Hace algún tiempo me contaron que un pobre sacerdote de parroquia conocida se volvió loco y que dio muestras primeras de su locura, en una comunión matinal. Porque cuando tenía ante sí una línea de mujeres fervorosas iba acercándoles la Forma a la boca y con tina sonrisa irónica la retiraba luego rápidamente, diciendo: «La verás, pero no la catarás.» Así se produjo el consiguiente revuelo. Sí: «La verás, pero no la catarás.» Verás belleza, sabiduría, bondad. Pero cuando te acerques a ellas se retirarán o te las retirarán. Luego te quedará la imagen de aquellas visiones, que no dieron lugar. ni siquiera a un proyecto activo. La huella del dolor es más profunda que la del placer: más también el dolor pasa y deja recuerdos estilizados y bastante peligrosos, porque se cargan de un lirismo perverso.

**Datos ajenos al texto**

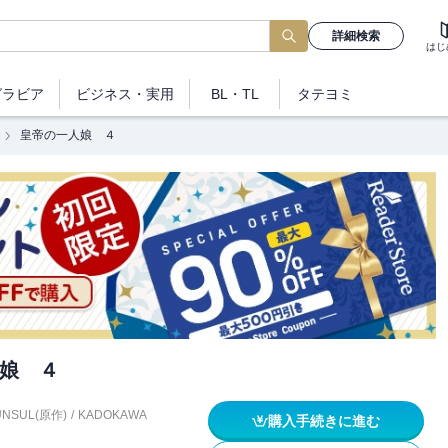
詳細検索
はじ
グラビア
ビジネス
・実用
BL・TL
タテヨミ
皇帝の一人娘 ４
娘 ４
UNSUL(原作)
/
KADOKAWA
購入手続きに進む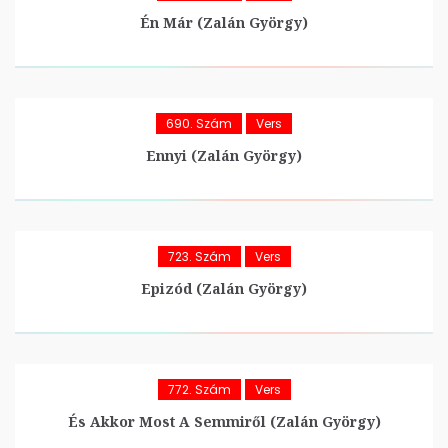
Én Már (Zalán György)
690. Szám
Vers
Ennyi (Zalán György)
723. Szám
Vers
Epizód (Zalán György)
772. Szám
Vers
És Akkor Most A Semmiről (Zalán György)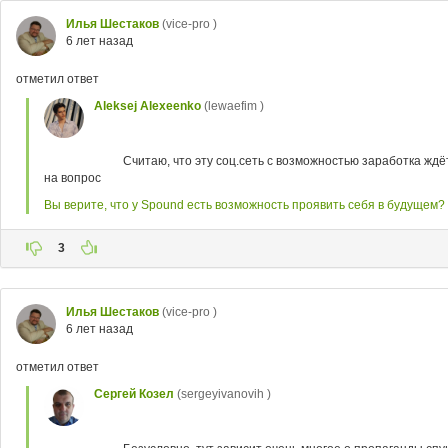
Илья Шестаков
(vice-pro )
6 лет назад
отметил ответ
Aleksej Alexeenko
(lewaefim )
Считаю, что эту соц.сеть с возможностью заработка жд
на вопрос
Вы верите, что у Spound есть возможность проявить себя в будущем?
3
Илья Шестаков
(vice-pro )
6 лет назад
отметил ответ
Сергей Козел
(sergeyivanovih )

Ya hay, así, quienes hablan románticamente de la última guerra civil, del mismo modo como, cuando era chico, oía hablar a algunos viejos vascos de la segunda, es decir, la que terminó en 1876. Recuerdos plácidos, recuerdos desagradables, recuerdos dramáticos. Todos producen tristezas y nostalgias. En vista de ello parece que lo que no hay que fomentar, por lo menos, son las sensaciones de angustia por las zozobras del presente o ante la posibilidad de la nada en el porvenir. Esta vida todavía puede darnos que hacer horas y horas: pero los estoicos ya decían, encarándose con la muerte: «Muerte no eres un mal.» No eres un mal porque la prolongación de la vida, con todo lo perdido, sería cosa monstruosa y aburridísima. Un Madrid con sesenta plazas de Colón. Una España con veinte guerras civiles. Un cuerpo con doscientas operaciones quirúrgicas. No. Añoremos como muchos poetas la pérdida de lo que había en la juventud; pero sin lloros y temores excesivos. No tengamos miedo al futuro. No es para tanto. Ya en vida hemos dejado bastante. No hay que cargar la lista de bienes perdidos ni de males posibles.